L’ancien ministre a déjà été député du Loir-et-Cher pendant six ans (1986-1988, 1993, 1997-2000) avant d’être parachuté dans le Pas-de-Calais en 2002 après sa défaite aux municipales à Blois.

Comme le révélait Slate.fr le 6 janvier 2012, Jack Lang sera finalement candidat dans la deuxième circonscription des Vosges, celle de Saint-Dié.

Il est également président de l'Association pour le développement du Centre Pompidou.

Ses opinions

Ses publications

  • L'État et le théâtre, 1968, LGDJ bibliothèque de droit public
  • Le plateau continental de la mer du Nord : Arrêt de la Cour Internationale de Justice, février 1969 LGDJ bibliothèque de droit international
  • Éclats (avec Jean-Denis Bredin), éditions Jean-Claude Simoën, 1978
  • Demain, les femmes, août 1995
  • Lettre à André Malraux, Éditions no 1, novembre 1996
  • François Ier, Perrin, octobre 1997
  • Les araignées, Pocket, 2000
  • La politique, d'où ça vient ? L'origine de l'État, Les fondements de la République, La genèse de l'impôt (avec Odon Vallet et Gaëtan de Séguin des Hons),Flammarion, août 2000
  • Qu'apprend-on au collège ? Pour comprendre ce que nos enfants apprennent (avec Claire Bretécher), XO éditions, janvier 2002
  • Anna au muséum, Hachette Jeunesse, avril 2002
  • Laurent le Magnifique, Perrin, août 2002
  • Une école élitaire pour tous, Gallimard, septembre 2003
  • Un nouveau régime politique pour la France, Odile Jacob, août 2004
  • Nelson Mandela : Leçon de vie pour l'avenir, Perrin, janvier 2005
  • Changer: livre programme pour 2007, Plon, 1er septembre 2005
  • Immigration positive, Jack Lang et Herve Le Bras, Paris, Odile Jacob, 2006
  • Faire la révolution fiscale, Plon, 2006
  • Demain comme hier, avec Jean-Michel Helvig, Fayard, 2009
  • La bataille du Grand Louvre, éditions Réunions des Musées Nationaux, 2010

Son réseau

Jack Lang, éléphant du Parti socialiste, a été dès le début de sa vie politique très proche du François Mitterrand et sa famille.
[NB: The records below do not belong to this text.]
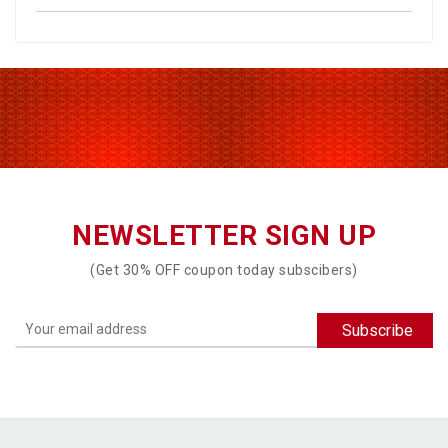
NEWSLETTER SIGN UP
(Get 30% OFF coupon today subscibers)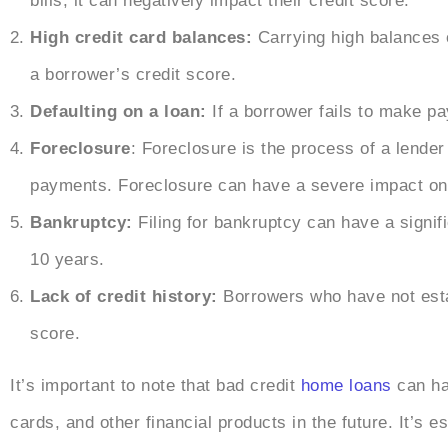
bills, it can negatively impact their credit score.
High credit card balances:
Carrying high balances o
a borrower’s credit score.
Defaulting on a loan:
If a borrower fails to make pa
Foreclosure
: Foreclosure is the process of a lende
payments. Foreclosure can have a severe impact on 
Bankruptcy:
Filing for bankruptcy can have a signif
10 years.
Lack of credit history:
Borrowers who have not estab
score.
It’s important to note that bad credit
home loans
can ha
cards, and other financial products in the future. It’s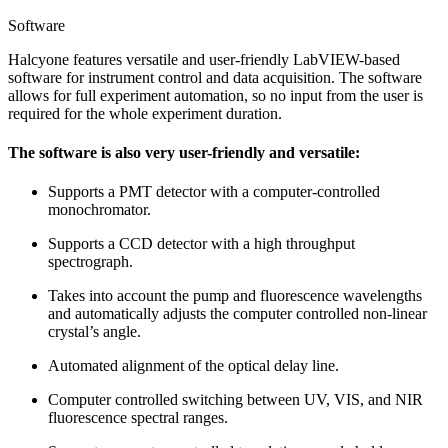
Software
Halcyone features versatile and user-friendly LabVIEW-based
software for instrument control and data acquisition. The software
allows for full experiment automation, so no input from the user is
required for the whole experiment duration.
The software is also very user-friendly and versatile:
Supports a PMT detector with a computer-controlled
monochromator.
Supports a CCD detector with a high throughput
spectrograph.
Takes into account the pump and fluorescence wavelengths
and automatically adjusts the computer controlled non-linear
crystal’s angle.
Automated alignment of the optical delay line.
Computer controlled switching between UV, VIS, and NIR
fluorescence spectral ranges.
Sa femme Monique est une personne essentielle pour comprendre la vie de Lang. «Elle est pour lui un puissant moteur auxiliaire, assure un ancien du ministère de la Culture, elle l'anime, le pousse en permanence.»[1]

Sa fille Valérie Lang, comédienne, a été investie par le MoDem comme suppléante de Jean-Louis Ragot, dans la troisième circonscription des Hauts-de-Seine pour les élections de 2007. Si elle n’a pas décidé d’adhérer au parti de son père, Valérie Lang a défendu les sans-papiers (comme les expulsés du squat de Cachan) comme l’a fait Jack Lang. L’ancien ministre a soutenu ouvertement le Réseau éducation sans frontière (RESF) qui défend les écoliers sans papiers et évite leur expulsion.
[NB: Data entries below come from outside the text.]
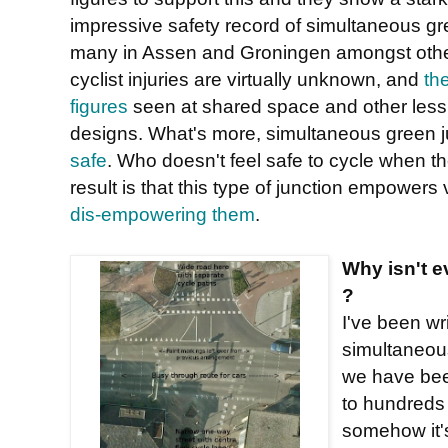
impressive safety record of simultaneous gre
many in Assen and Groningen amongst othe
cyclist injuries are virtually unknown, and
th
figures
seen at shared space and other less 
designs. What's more, simultaneous green j
safe
. Who doesn't feel safe to cycle when t
result is that this type of junction empower
dis-empowering them
.
Why isn't e
?
I've been wr
simultaneou
we have bee
to hundreds
somehow it's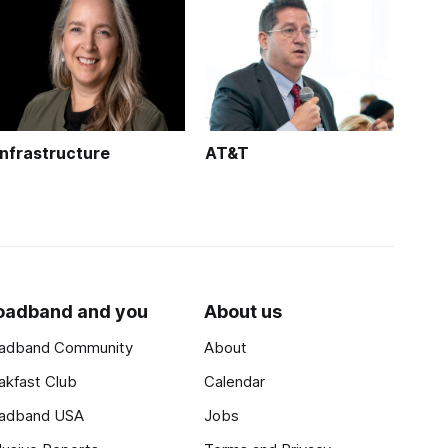
Infrastructure
AT&T
oadband and you
About us
adband Community
About
akfast Club
Calendar
adband USA
Jobs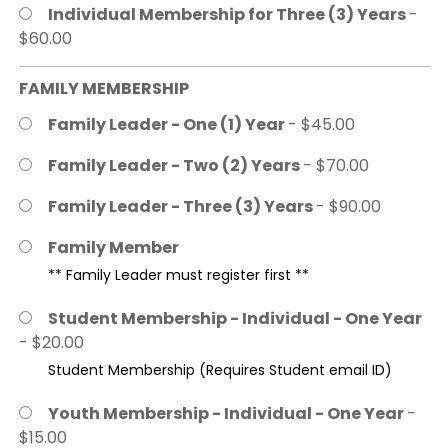
Individual Membership for Three (3) Years
-
$60.00
FAMILY MEMBERSHIP
Family Leader - One (1) Year
- $45.00
Family Leader - Two (2) Years
- $70.00
Family Leader - Three (3) Years
- $90.00
Family Member
** Family Leader must register first **
Student Membership - Individual - One Year
- $20.00
Student Membership (Requires Student email ID)
Youth Membership - Individual - One Year
-
$15.00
Pendant les dernières années, Jack Lang a souvent changé de position vis-à-vis des autres figures de son parti. Il est conseiller spécial auprès de Ségolène Royal, candidate du Parti socialiste à l'élection présidentielle de mai 2007. Apres sa défaite, Jack Lang, s’éloigne de Royal. Pendant le congrès de Reims du 2008, il se rapproche de Martine Aubry et soutient son élection comme première secrétaire, et s'oppose la candidature de Ségolène Royal.
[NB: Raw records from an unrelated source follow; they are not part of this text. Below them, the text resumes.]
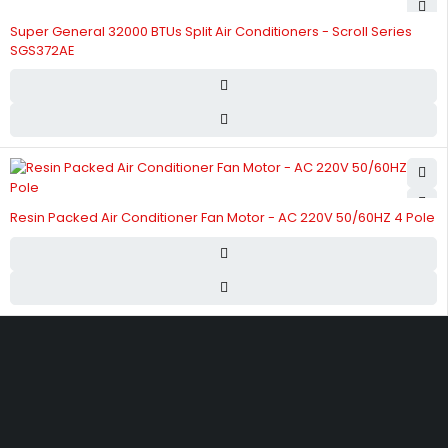
Super General 32000 BTUs Split Air Conditioners - Scroll Series
SGS372AE
Resin Packed Air Conditioner Fan Motor - AC 220V 50/60HZ 4 Pole
Street 17 - Next to Nabba Supermarket - Al Nabba Sharjah UAE.
info@hvacshop.ae
+971 50 468 5100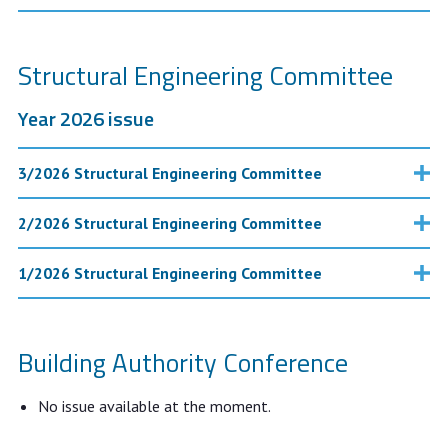
Structural Engineering Committee
Year 2026 issue
3/2026 Structural Engineering Committee
2/2026 Structural Engineering Committee
1/2026 Structural Engineering Committee
Building Authority Conference
No issue available at the moment.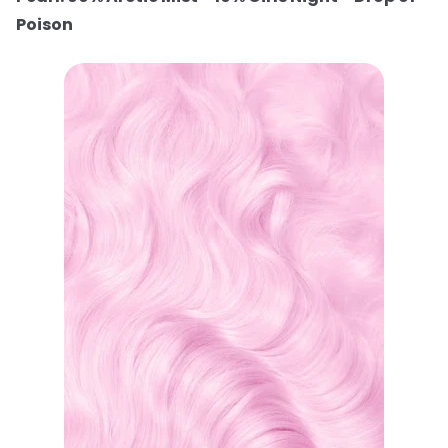
Poison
Ces changements l’amènent au delà du Parti socialiste et Jack Lang accepte de faire partie du Comité de réflexion et de proposition sur la modernisation et rééquilibrage des institutions. Un projet lancé en 2007 par Nicolas Sarkozy pour proposer une réforme des institutions. Le magazine L'Express définit Jack Lang comme un «caméléon politique».